=== Begin Enclosure ===

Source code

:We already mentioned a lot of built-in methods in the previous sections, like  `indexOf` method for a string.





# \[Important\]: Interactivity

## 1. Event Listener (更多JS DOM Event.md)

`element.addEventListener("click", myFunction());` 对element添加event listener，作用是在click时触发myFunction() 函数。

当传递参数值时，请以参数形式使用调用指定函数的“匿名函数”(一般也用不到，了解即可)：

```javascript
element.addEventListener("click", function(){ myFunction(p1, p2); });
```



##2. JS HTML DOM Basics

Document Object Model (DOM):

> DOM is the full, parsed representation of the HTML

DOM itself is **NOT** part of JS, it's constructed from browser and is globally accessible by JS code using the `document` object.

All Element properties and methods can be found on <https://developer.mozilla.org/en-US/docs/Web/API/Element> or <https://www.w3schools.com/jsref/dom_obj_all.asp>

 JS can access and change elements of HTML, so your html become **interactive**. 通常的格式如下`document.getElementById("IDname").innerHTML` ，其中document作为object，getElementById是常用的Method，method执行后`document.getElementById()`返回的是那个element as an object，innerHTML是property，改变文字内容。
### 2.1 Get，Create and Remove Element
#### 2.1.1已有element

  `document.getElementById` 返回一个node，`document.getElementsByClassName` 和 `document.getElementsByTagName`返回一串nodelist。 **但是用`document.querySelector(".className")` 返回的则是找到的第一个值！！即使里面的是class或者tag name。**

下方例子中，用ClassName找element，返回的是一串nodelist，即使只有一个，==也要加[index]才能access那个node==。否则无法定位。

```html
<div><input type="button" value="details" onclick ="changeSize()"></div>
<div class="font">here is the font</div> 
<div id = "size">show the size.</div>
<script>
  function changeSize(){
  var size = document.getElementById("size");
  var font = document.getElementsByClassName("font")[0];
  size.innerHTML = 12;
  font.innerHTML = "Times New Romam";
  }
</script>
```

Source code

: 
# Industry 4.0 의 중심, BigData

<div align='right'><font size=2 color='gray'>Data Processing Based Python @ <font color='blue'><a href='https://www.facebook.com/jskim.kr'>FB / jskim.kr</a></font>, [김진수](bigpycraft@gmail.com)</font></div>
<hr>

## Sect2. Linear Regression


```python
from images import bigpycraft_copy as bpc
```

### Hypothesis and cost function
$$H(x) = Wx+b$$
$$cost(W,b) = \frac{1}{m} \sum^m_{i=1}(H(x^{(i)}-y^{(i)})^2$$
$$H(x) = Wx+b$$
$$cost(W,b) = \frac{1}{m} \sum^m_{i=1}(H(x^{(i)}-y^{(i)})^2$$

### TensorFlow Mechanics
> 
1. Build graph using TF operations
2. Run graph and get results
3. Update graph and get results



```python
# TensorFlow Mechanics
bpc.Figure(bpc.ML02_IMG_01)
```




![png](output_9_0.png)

=== End Enclosure ===

_Required work:_ At the first line of the material above, start reproducing each line exactly, and end with the line that holds "下方例子中，用ClassNa", adding nothing.

_Answer space:_
Source code

:We already mentioned a lot of built-in methods in the previous sections, like  `indexOf` method for a string.





# \[Important\]: Interactivity

## 1. Event Listener (更多JS DOM Event.md)

`element.addEventListener("click", myFunction());` 对element添加event listener，作用是在click时触发myFunction() 函数。

当传递参数值时，请以参数形式使用调用指定函数的“匿名函数”(一般也用不到，了解即可)：

```javascript
element.addEventListener("click", function(){ myFunction(p1, p2); });
```



##2. JS HTML DOM Basics

Document Object Model (DOM):

> DOM is the full, parsed representation of the HTML

DOM itself is **NOT** part of JS, it's constructed from browser and is globally accessible by JS code using the `document` object.

All Element properties and methods can be found on <https://developer.mozilla.org/en-US/docs/Web/API/Element> or <https://www.w3schools.com/jsref/dom_obj_all.asp>

 JS can access and change elements of HTML, so your html become **interactive**. 通常的格式如下`document.getElementById("IDname").innerHTML` ，其中document作为object，getElementById是常用的Method，method执行后`document.getElementById()`返回的是那个element as an object，innerHTML是property，改变文字内容。
### 2.1 Get，Create and Remove Element
#### 2.1.1已有element

  `document.getElementById` 返回一个node，`document.getElementsByClassName` 和 `document.getElementsByTagName`返回一串nodelist。 **但是用`document.querySelector(".className")` 返回的则是找到的第一个值！！即使里面的是class或者tag name。**

下方例子中，用ClassName找element，返回的是一串nodelist，即使只有一个，==也要加[index]才能access那个node==。否则无法定位。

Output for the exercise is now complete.